■ **WRITTEN TASK**: Which lines of the listing below contain the word "Director"? Return them.
MATERIAL TO PROCESS below:
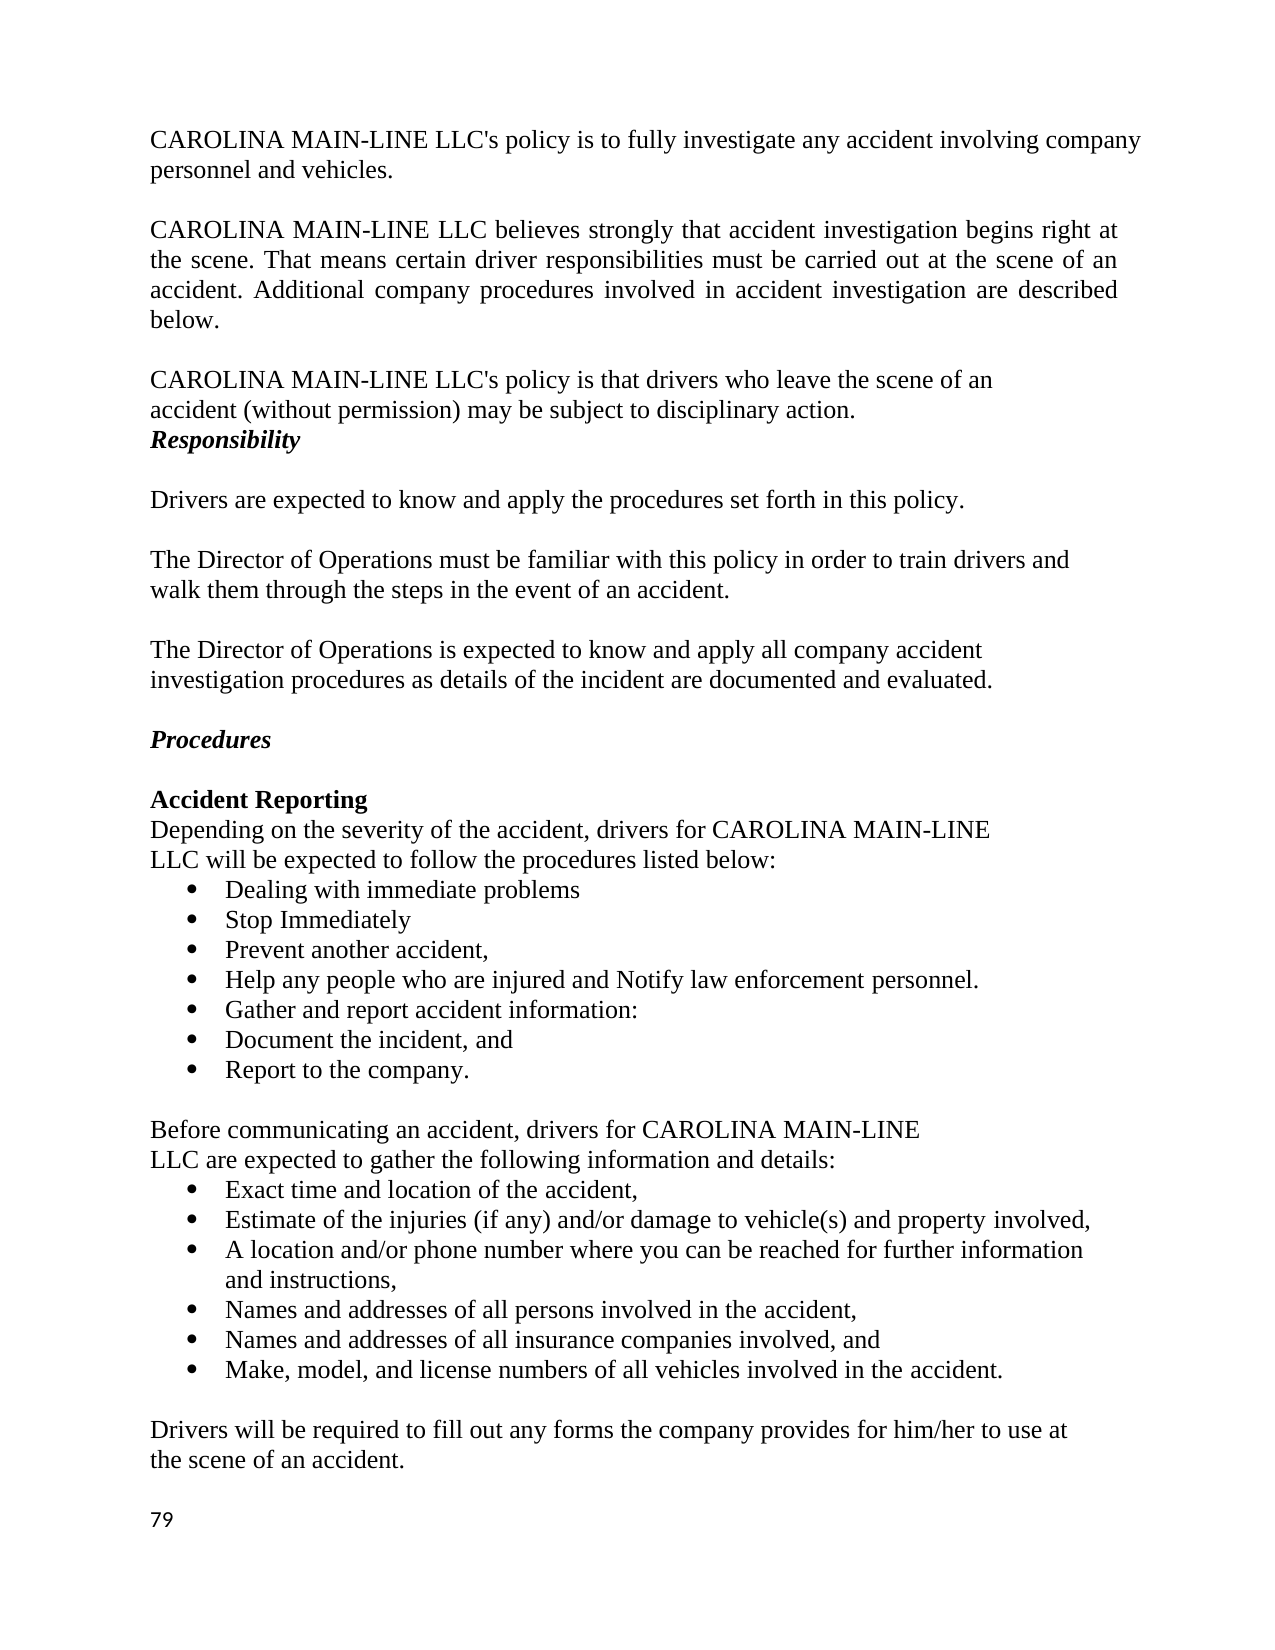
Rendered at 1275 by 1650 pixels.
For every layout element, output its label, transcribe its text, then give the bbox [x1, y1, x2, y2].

text CAROLINA MAIN-LINE LLC's policy is that drivers who leave the scene of an accident (without permission) may be subject to disciplinary action. [150, 364, 1040, 424]
list Make, model, and license numbers of all vehicles involved in the accident. [187, 1354, 1215, 1384]
list Exact time and location of the accident, [187, 1174, 1215, 1204]
list A location and/or phone number where you can be reached for further information and instructions, [187, 1234, 1096, 1294]
list Prevent another accident, [187, 934, 1215, 964]
text Depending on the severity of the accident, drivers for CAROLINA MAIN-LINE LLC will be expected to follow the procedures listed below: [150, 814, 1046, 874]
list Estimate of the injuries (if any) and/or damage to vehicle(s) and property involved, [187, 1204, 1215, 1234]
list Names and addresses of all insurance companies involved, and [187, 1324, 1215, 1354]
text Before communicating an accident, drivers for CAROLINA MAIN-LINE LLC are expected to gather the following information and details: [150, 1114, 934, 1174]
text CAROLINA MAIN-LINE LLC believes strongly that accident investigation begins right at the scene. That means certain driver responsibilities must be carried out at the scene of an accident. Additional company procedures involved in accident investigation are described below. [150, 214, 1119, 334]
list Gather and report accident information: [187, 994, 1215, 1024]
text The Director of Operations must be familiar with this policy in order to train drivers and walk them through the steps in the event of an accident. [150, 544, 1071, 604]
list Document the incident, and [187, 1024, 1215, 1054]
list Names and addresses of all persons involved in the accident, [187, 1294, 1215, 1324]
subtitle Accident Reporting [150, 784, 1215, 814]
list Stop Immediately [187, 904, 1215, 934]
list Help any people who are injured and Notify law enforcement personnel. [187, 964, 1215, 994]
text The Director of Operations is expected to know and apply all company accident investigation procedures as details of the incident are documented and evaluated. [150, 634, 1082, 694]
subtitle Procedures [150, 724, 1215, 754]
text Drivers will be required to fill out any forms the company provides for him/her to use at the scene of an accident. [150, 1414, 1075, 1474]
text CAROLINA MAIN-LINE LLC's policy is to fully investigate any accident involving company personnel and vehicles. [150, 124, 1196, 184]
text Drivers are expected to know and apply the procedures set forth in this policy. [150, 484, 1215, 514]
subtitle Responsibility [150, 424, 1215, 454]
list Dealing with immediate problems [187, 874, 1215, 904]
list Report to the company. [187, 1054, 1215, 1084]
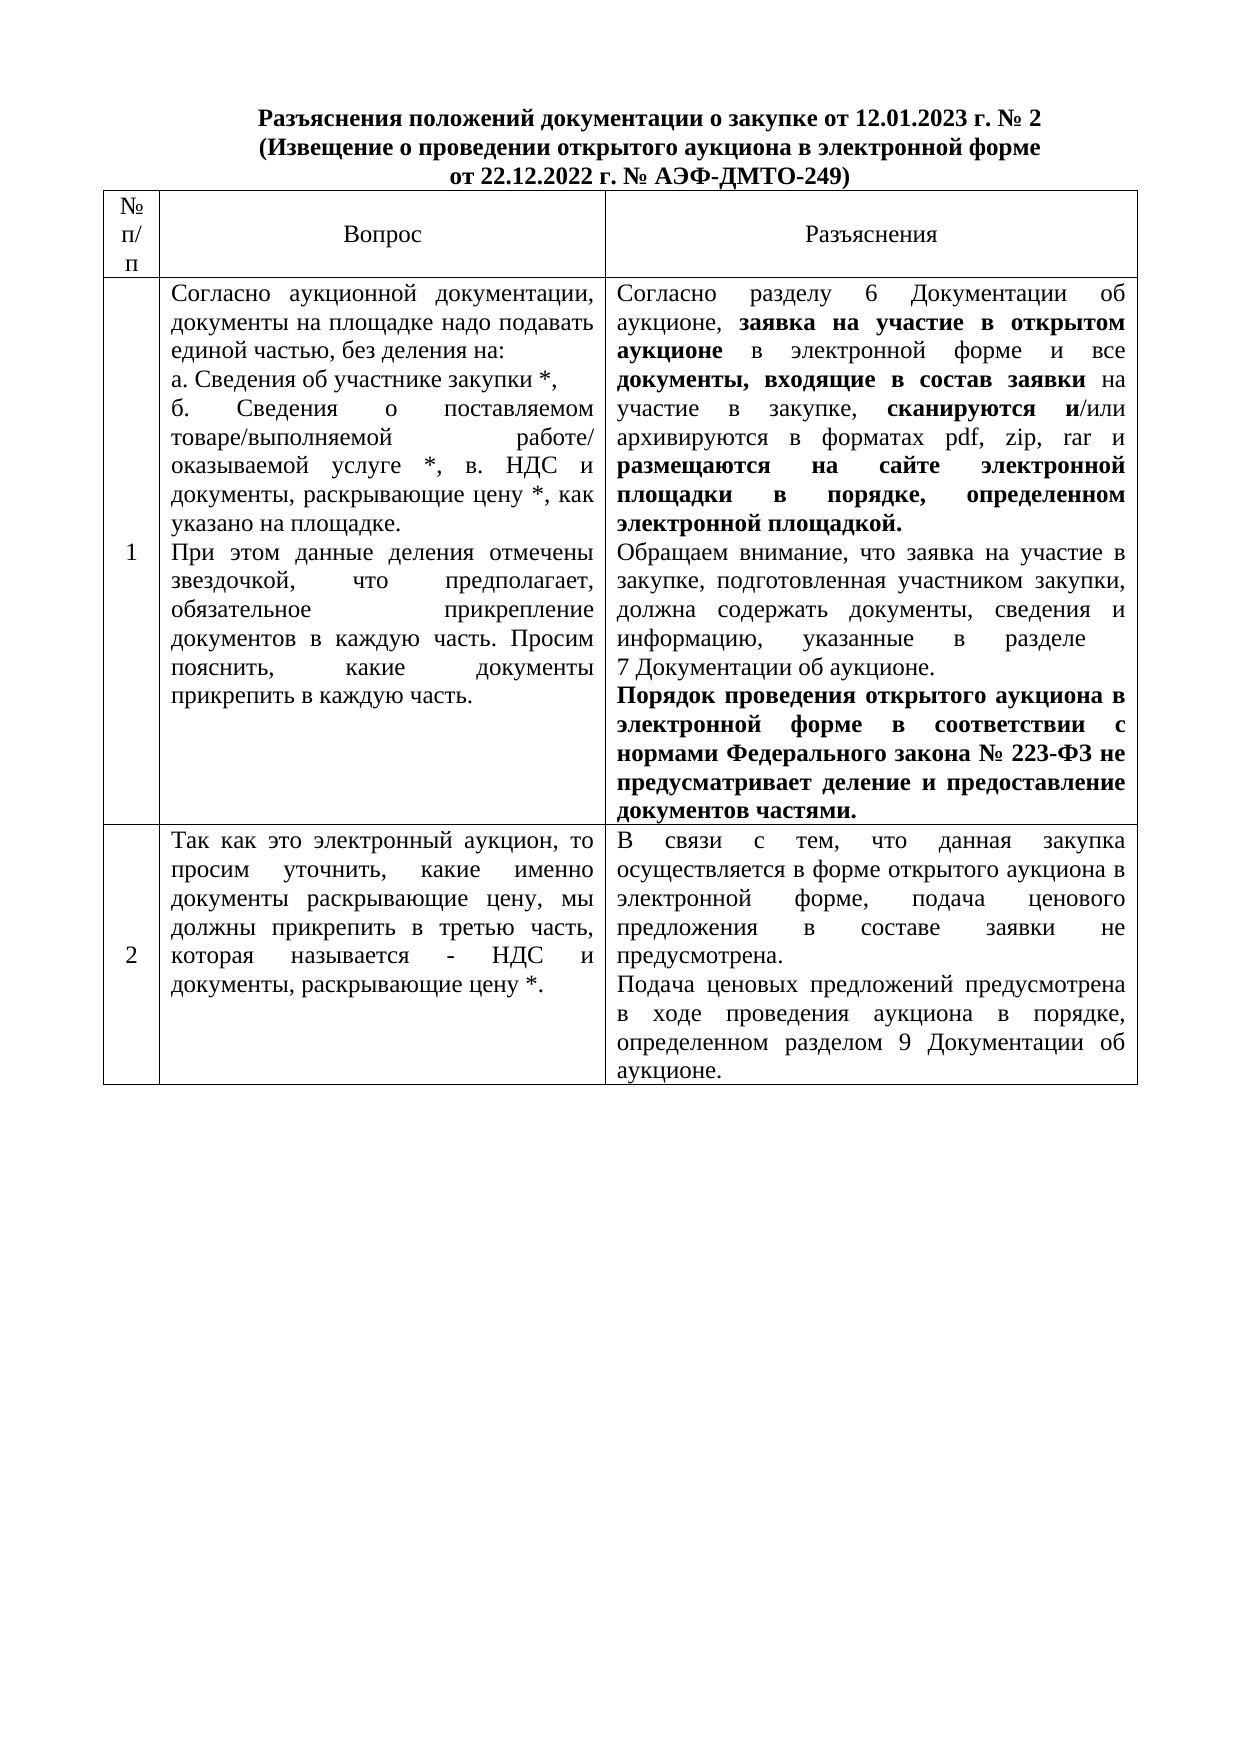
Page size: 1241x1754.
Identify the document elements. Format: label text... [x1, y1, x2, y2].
End of MATERIAL TO PROCESS.
■ **SOLUTION TO THIS TASK**:
text The Director of Operations must be familiar with this policy in order to train drivers and walk them through the steps in the event of an accident. [150, 544, 1071, 604]
text The Director of Operations is expected to know and apply all company accident investigation procedures as details of the incident are documented and evaluated. [150, 634, 1082, 694]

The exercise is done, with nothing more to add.